Little is known about bacterial transcriptional regulatory networks (TRNs). In Escherichia coli, which is the organism with the largest wet-lab validated TRN, its set of interactions involves only ~50% of the repertoire of transcription factors currently known, and ~25% of its genes. Of those, only a small proportion describes the regulation of processes that are clinically relevant, such as drug resistance mechanisms.
We designed feed-forward (FF) and bi-fan (BF) motif predictors for E. coli using multi-layer perceptron artificial neural networks (ANNs). The motif predictors were trained using a large dataset of gene expression data; the collection of motifs was extracted from the E. coli TRN. Each network motif was mapped to a vector of correlations which were computed using the gene expression profile of the elements in the motif. Thus, by combining network structural information with transcriptome data, FF and BF predictors were able to classify with a high precision of 83% and 96%, respectively, and with a high recall of 86% and 97%, respectively. These results were found when motifs were represented using different types of correlations together, i.e., Pearson, Spearman, Kendall, and partial correlation. We then applied the best predictors to hypothesize new regulations for 16 operons involved with multidrug resistance (MDR) efflux pumps, which are considered as a major bacterial mechanism to fight antimicrobial agents. As a result, the motif predictors assigned new transcription factors for these MDR proteins, turning them into high-quality candidates to be experimentally tested.

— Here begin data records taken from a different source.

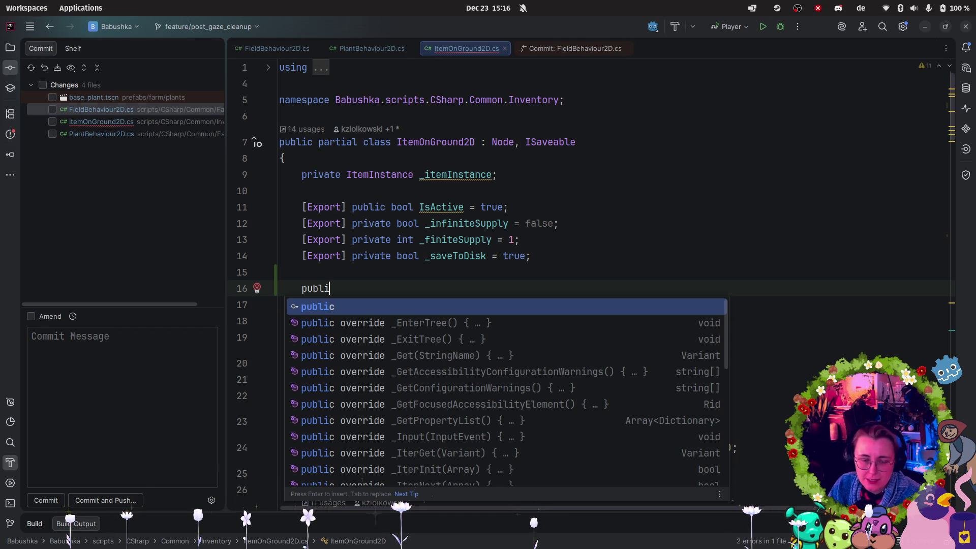
- Review the harvestable plant state lines 193–195 in PlantBehaviour2D.cs
{"action": "left_click", "coordinate": [371, 47]}
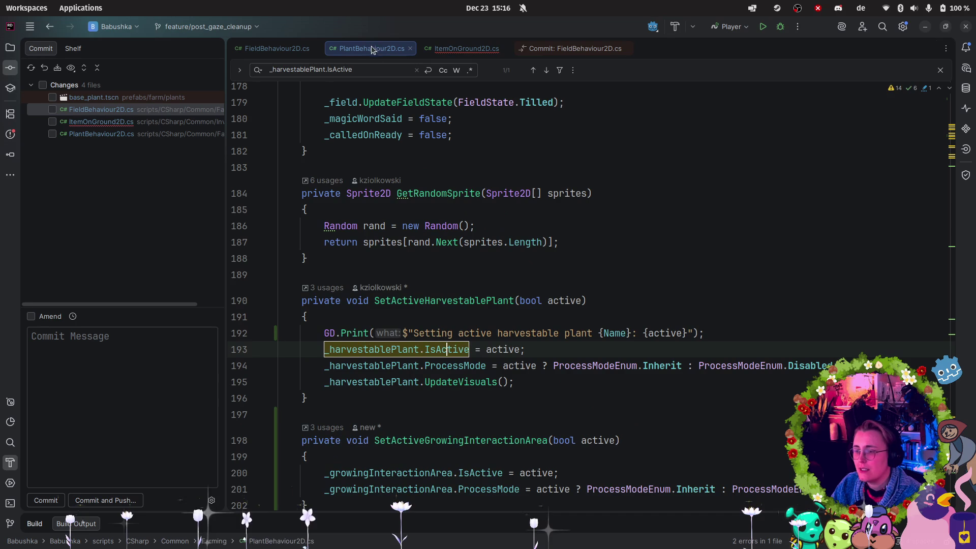
{"action": "left_click", "coordinate": [498, 337]}
{"action": "mouse_move", "coordinate": [519, 386]}
{"action": "left_mouse_down"}
{"action": "mouse_move", "coordinate": [285, 351]}
{"action": "mouse_move", "coordinate": [285, 366]}
{"action": "mouse_move", "coordinate": [198, 349]}
{"action": "left_mouse_up"}
{"action": "key", "text": "Escape"}
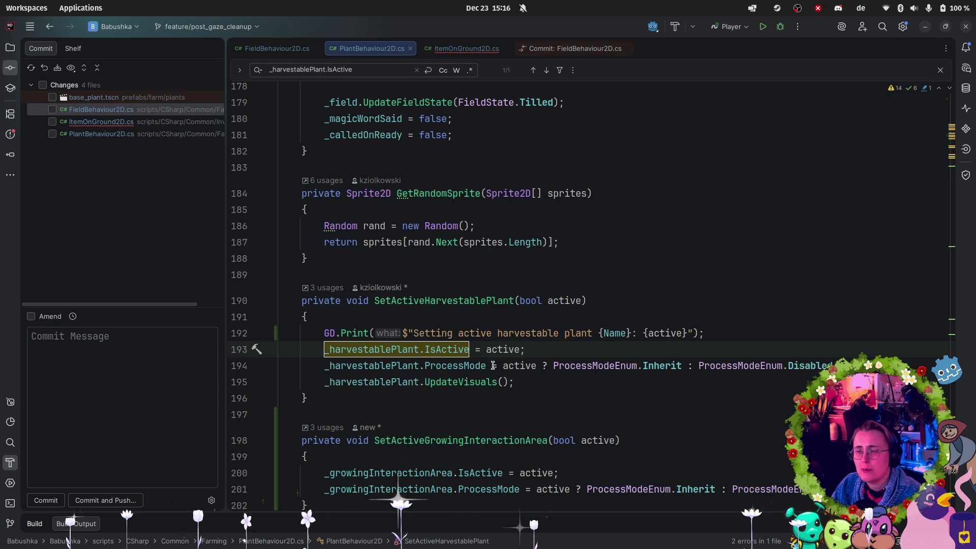
{"action": "left_click", "coordinate": [17, 474]}
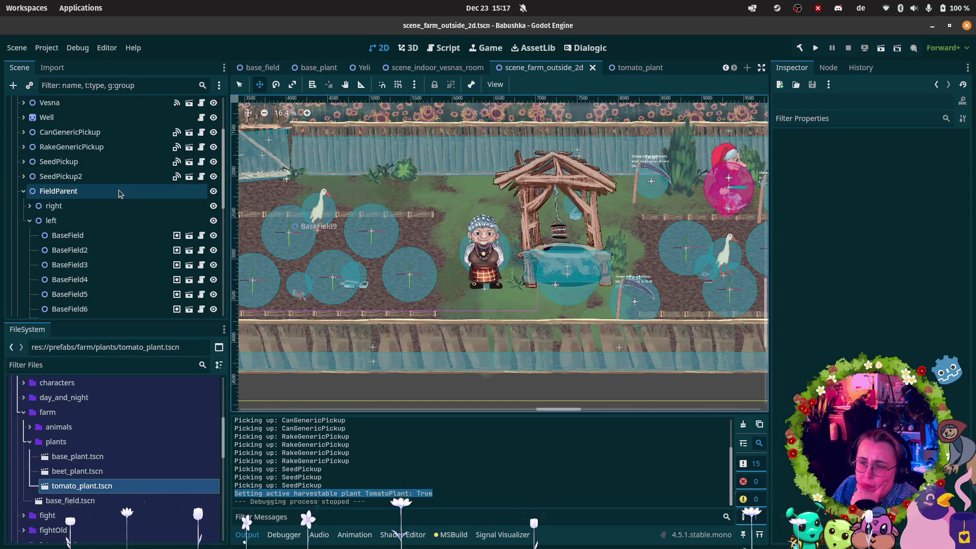
- Select BaseField11 under FieldParent > left to show its Payload 24 in the Inspector
{"action": "scroll", "coordinate": [120, 194], "scroll_direction": "down", "scroll_amount": 1}
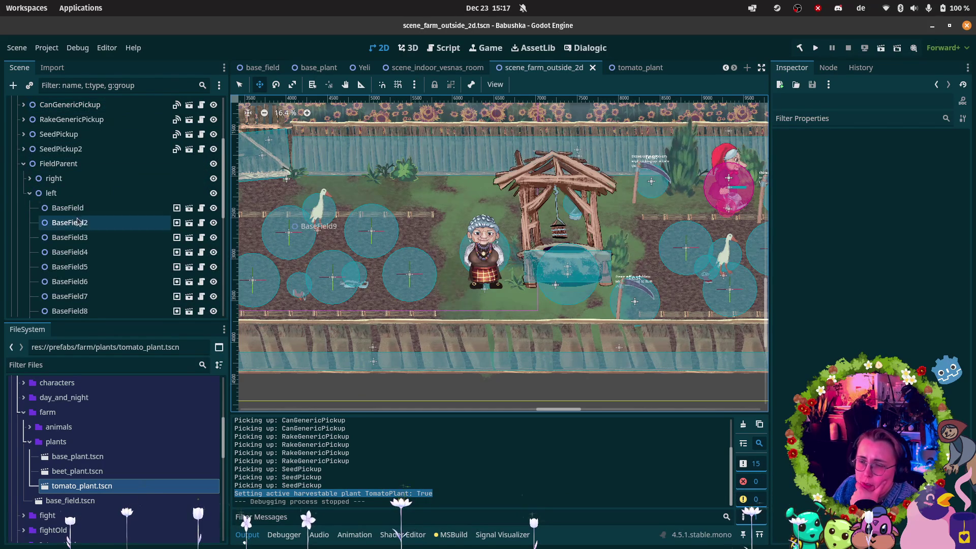
{"action": "scroll", "coordinate": [79, 231], "scroll_direction": "down", "scroll_amount": 3}
{"action": "left_click", "coordinate": [74, 274]}
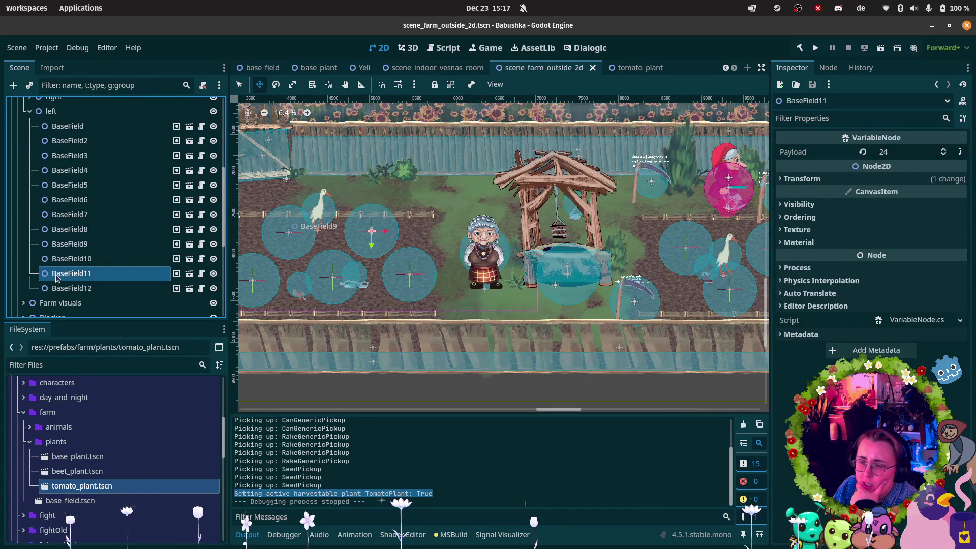
{"action": "scroll", "coordinate": [56, 278], "scroll_direction": "up", "scroll_amount": 2}
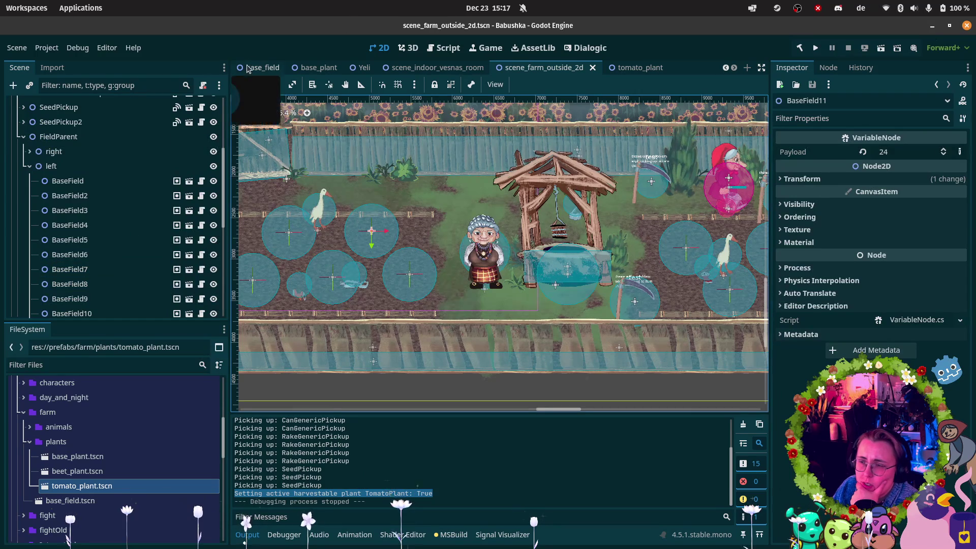
- Open base_plant.tscn and view ReadyPlantInventoryItem's SuccessfulPickUp signal connected to queue_free()
{"action": "left_click", "coordinate": [250, 67]}
{"action": "scroll", "coordinate": [130, 245], "scroll_direction": "down", "scroll_amount": 1}
{"action": "scroll", "coordinate": [130, 246], "scroll_direction": "down", "scroll_amount": 2}
{"action": "scroll", "coordinate": [130, 245], "scroll_direction": "up", "scroll_amount": 3}
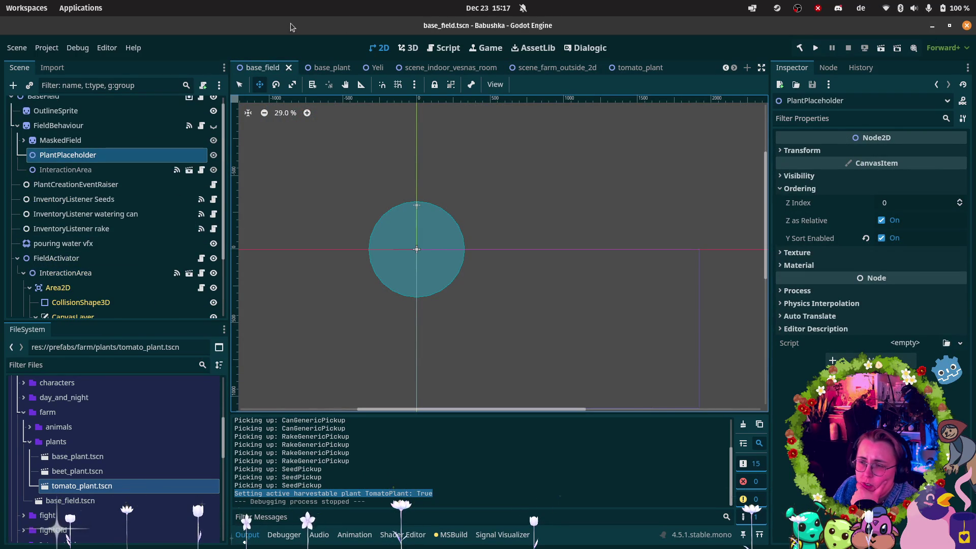
{"action": "left_click", "coordinate": [330, 67]}
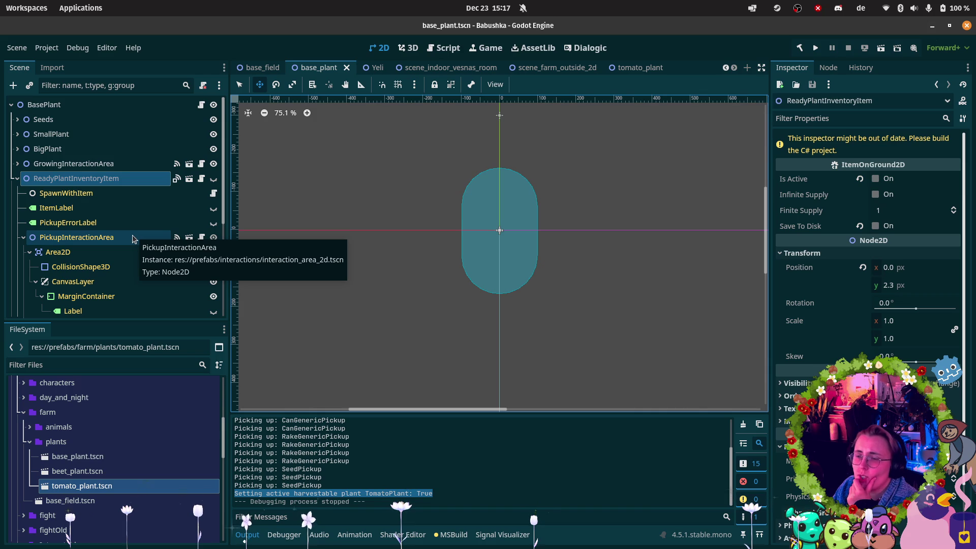
{"action": "right_click", "coordinate": [126, 179]}
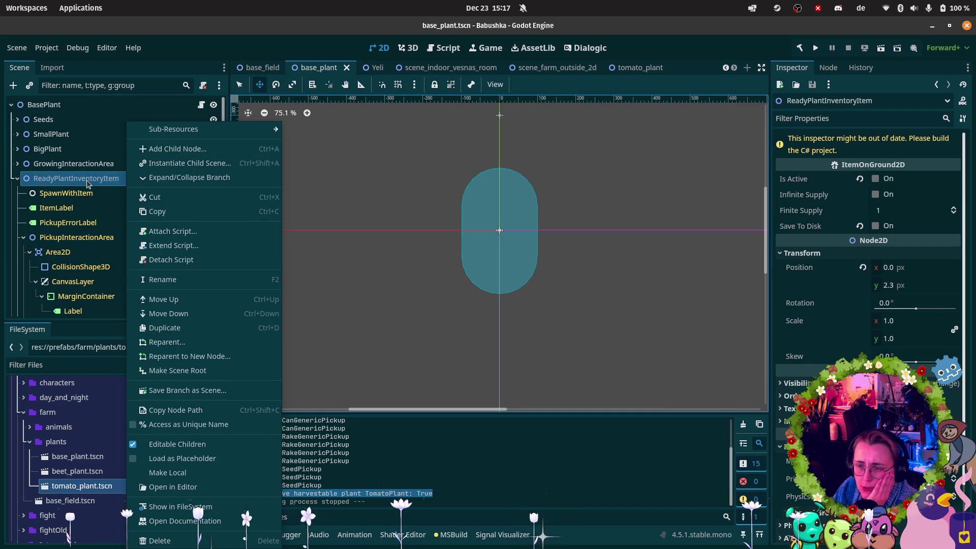
{"action": "left_click", "coordinate": [101, 163]}
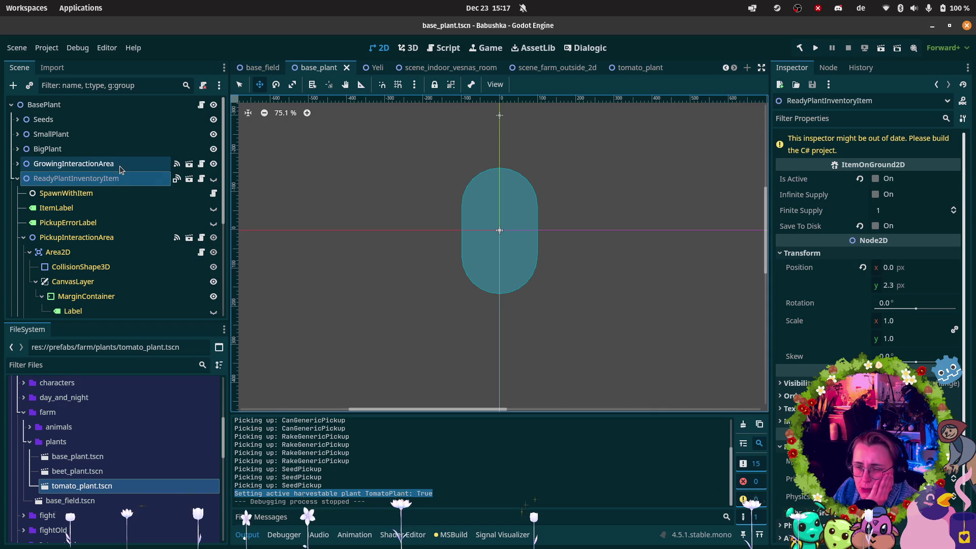
{"action": "left_click", "coordinate": [829, 67]}
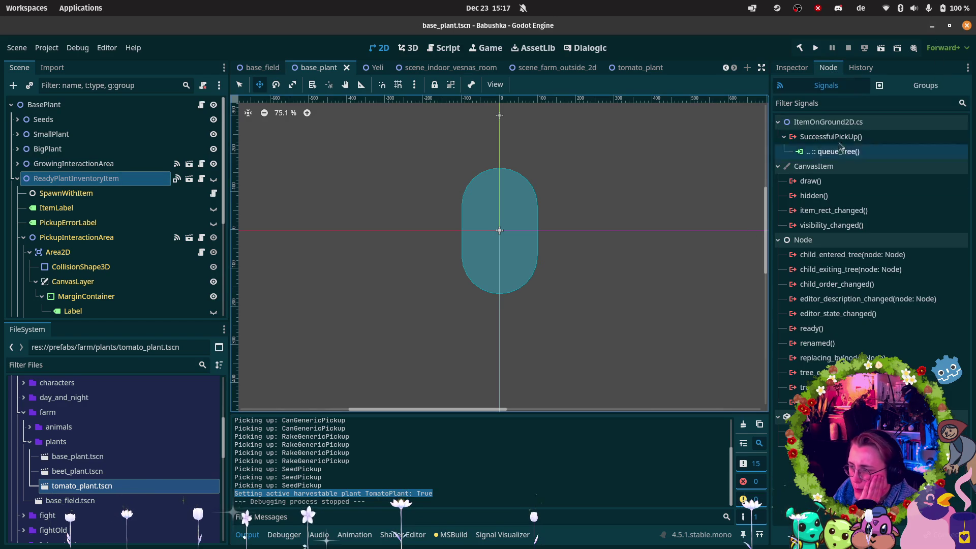
- Check signals on GrowingInteractionArea, BasePlant and ReadyPlantInventoryItem, toggling ReadyPlantInventoryItem's visibility off and on
{"action": "left_click", "coordinate": [121, 163]}
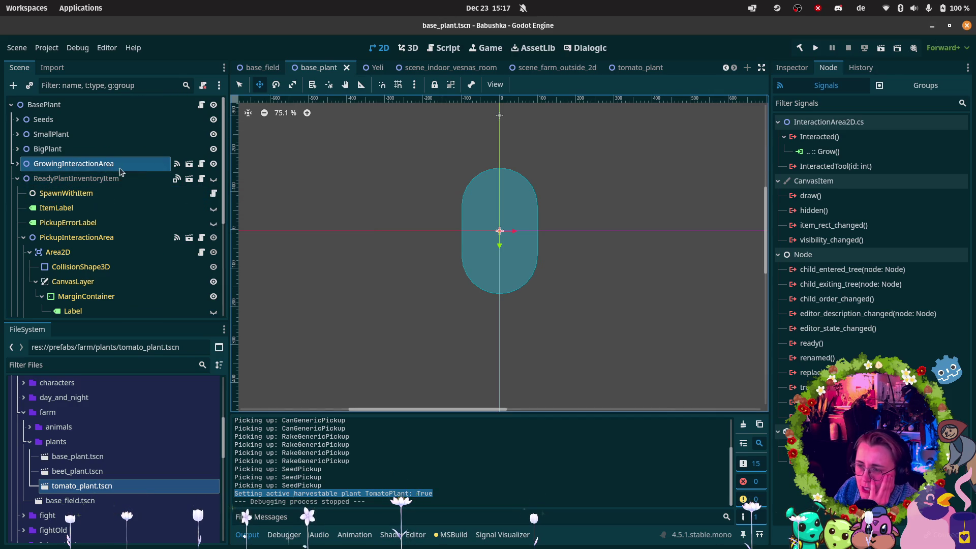
{"action": "left_click", "coordinate": [45, 105]}
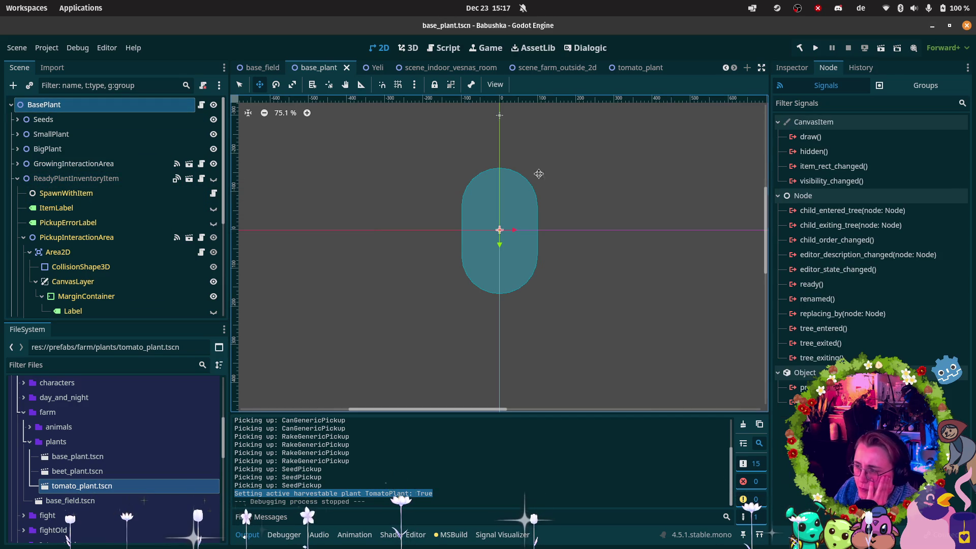
{"action": "left_click", "coordinate": [76, 134]}
{"action": "left_click", "coordinate": [85, 164]}
{"action": "left_click", "coordinate": [87, 178]}
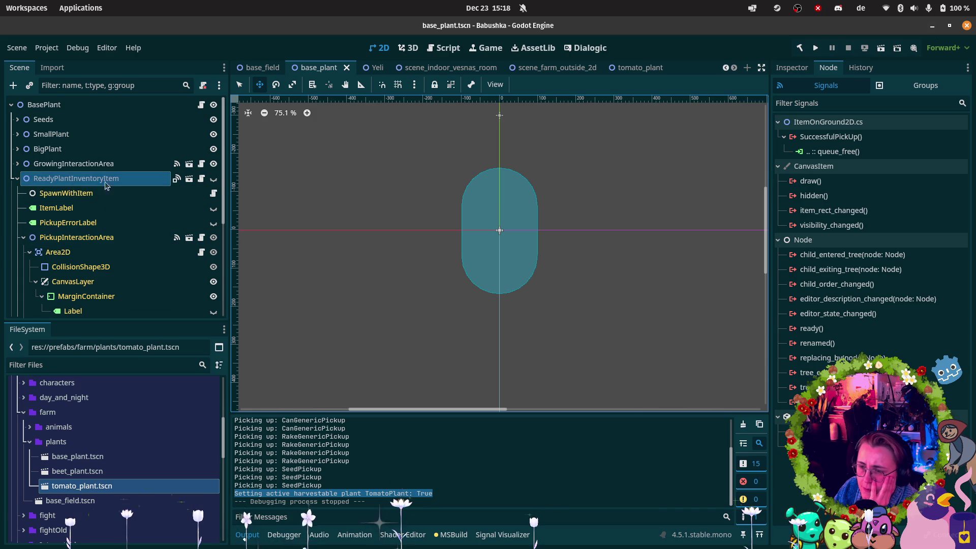
{"action": "double_click", "coordinate": [213, 179]}
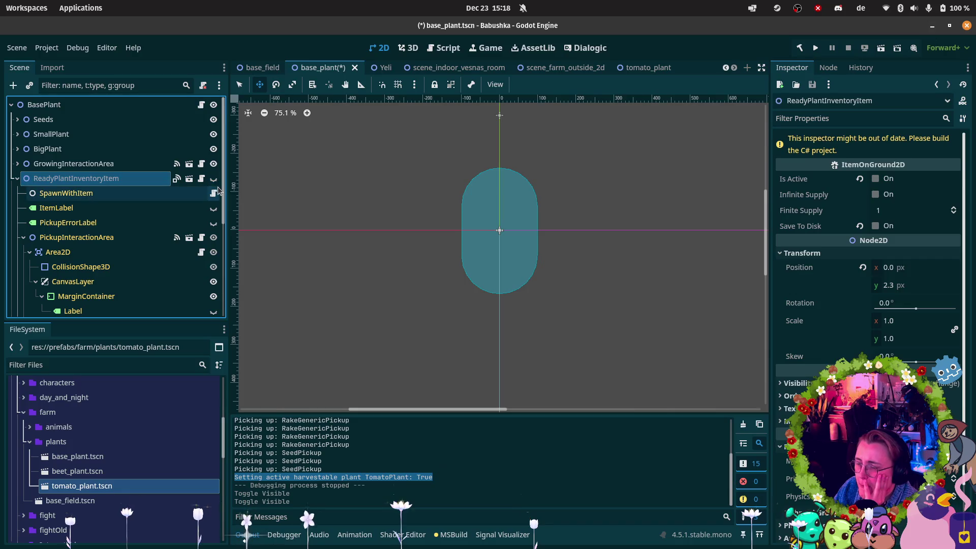
{"action": "left_click", "coordinate": [7, 406]}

The motif predictors presented herein can be used to identify novel regulatory interactions by using microarray data. The presentation of an example motif to predictors will make them categorize whether or not the example motif is a BF, or whether or not it is an FF. This approach is useful to find new "pieces" of the TRN, when inspecting the regulation of a small set of operons. Furthermore, it shows that correlations of expression data can be used to discriminate between elements that are arranged in structural motifs and those in random sets of transcripts.